> **Work to be completed**
Repeat every line of the material below word for word, leaving out the pictures.

-- Start of Given information --

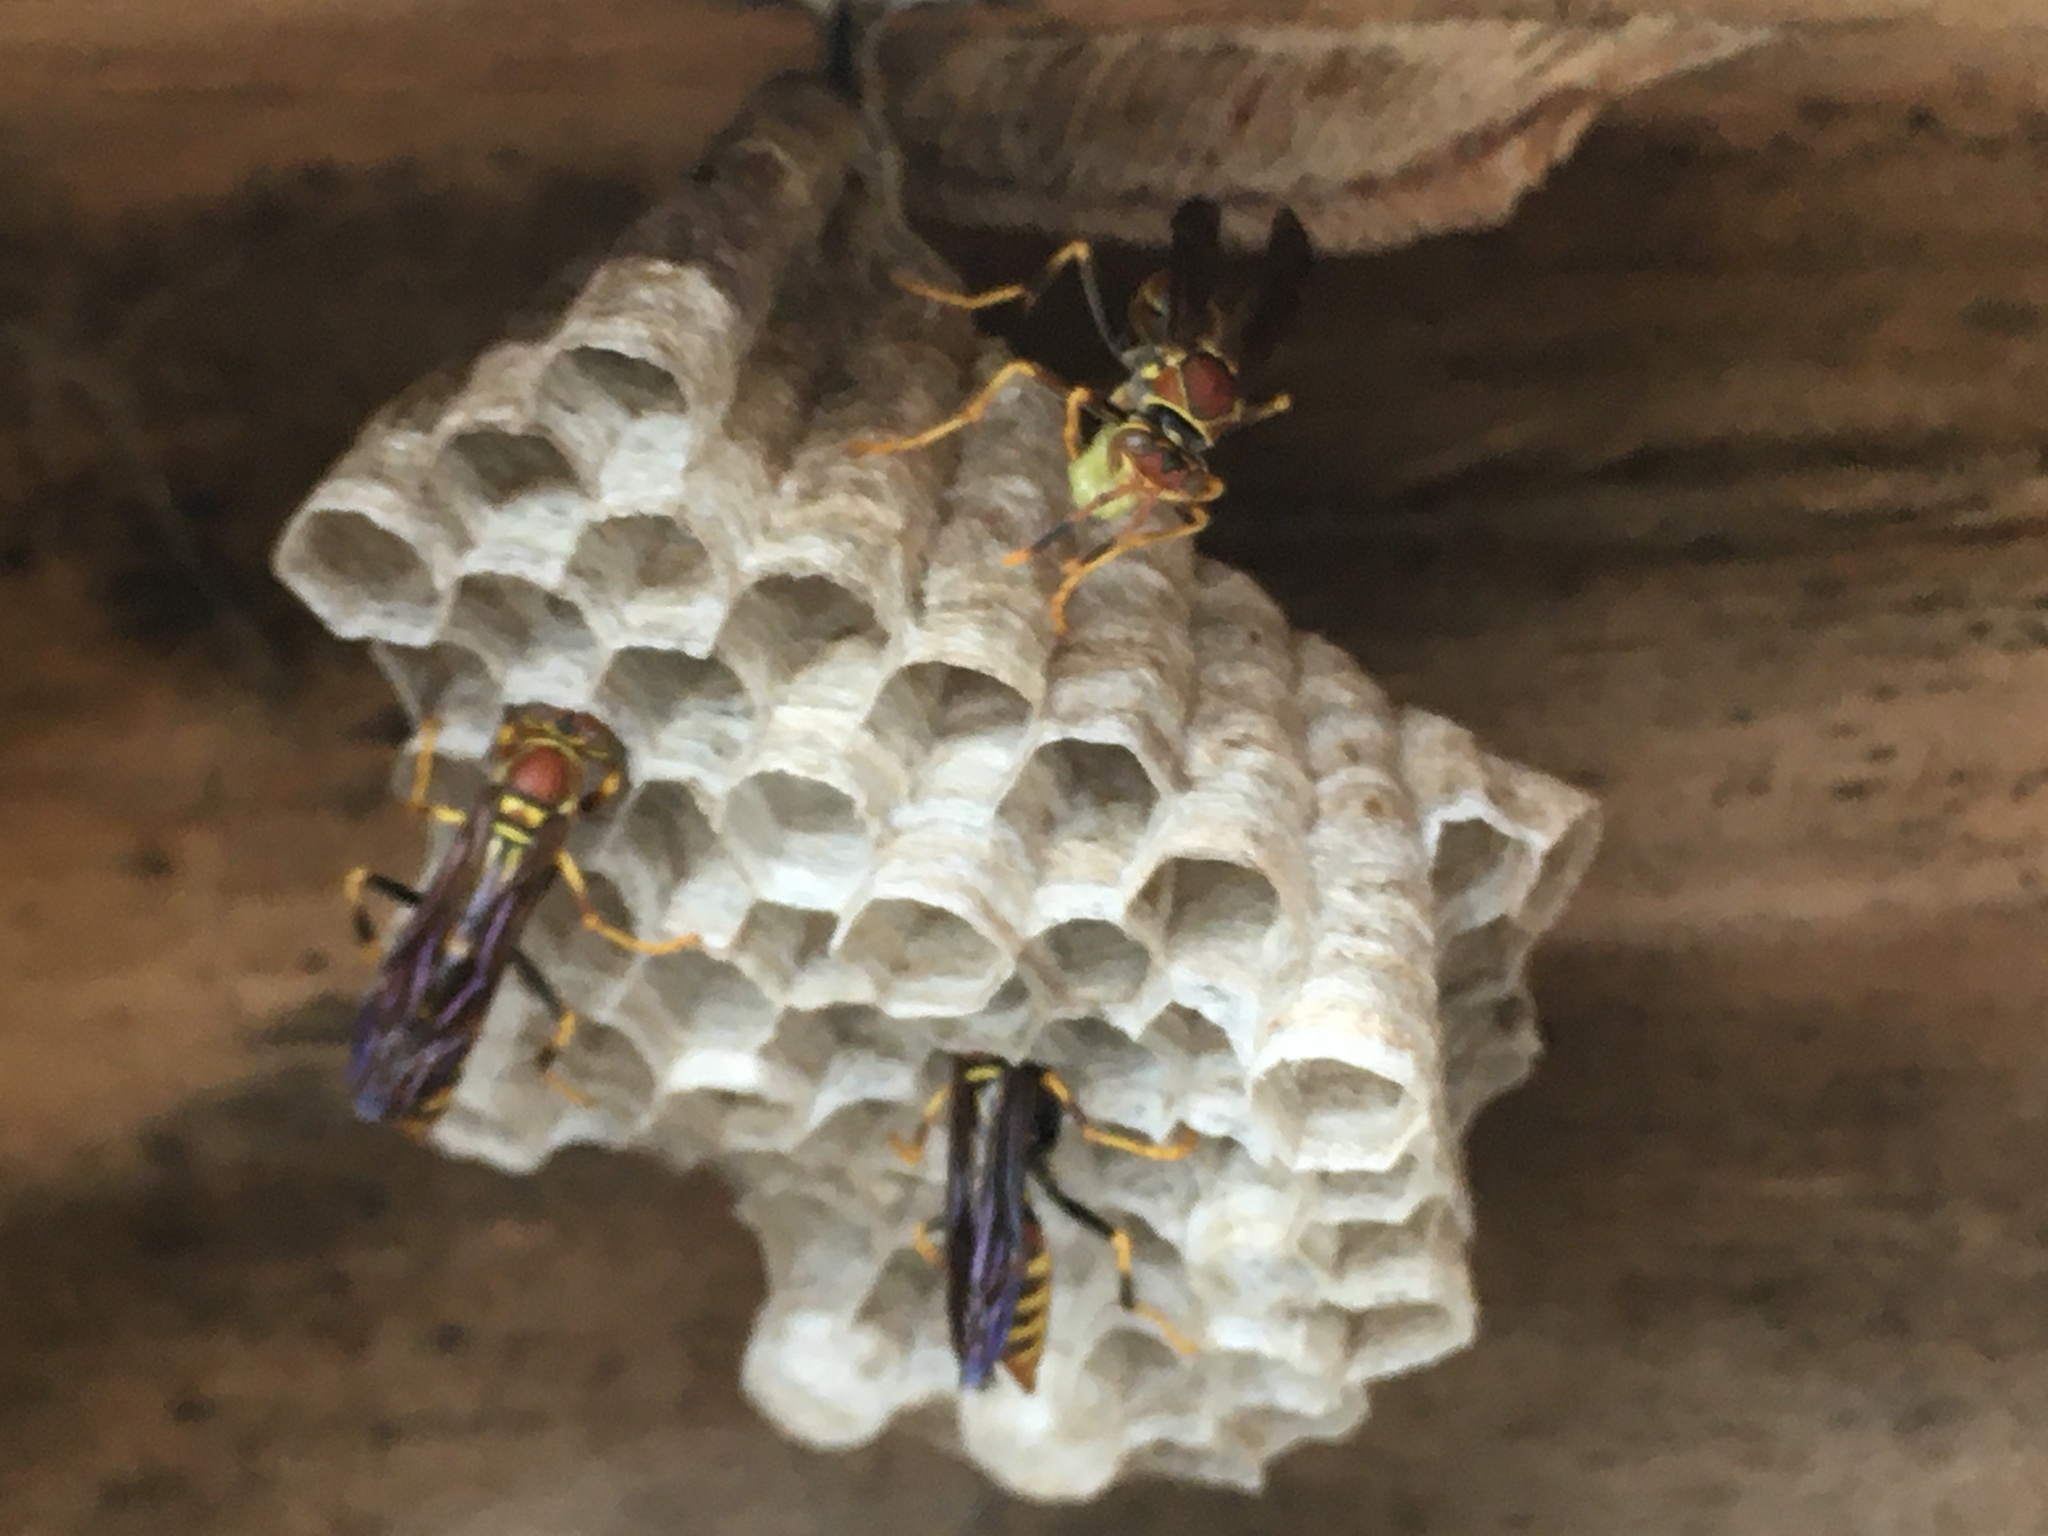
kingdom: Animalia
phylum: Arthropoda
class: Insecta
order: Hymenoptera
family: Eumenidae
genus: Polistes
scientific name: Polistes exclamans
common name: Paper wasp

-- End of Given information --

> **Result for this exercise**
kingdom: Animalia
phylum: Arthropoda
class: Insecta
order: Hymenoptera
family: Eumenidae
genus: Polistes
scientific name: Polistes exclamans
common name: Paper wasp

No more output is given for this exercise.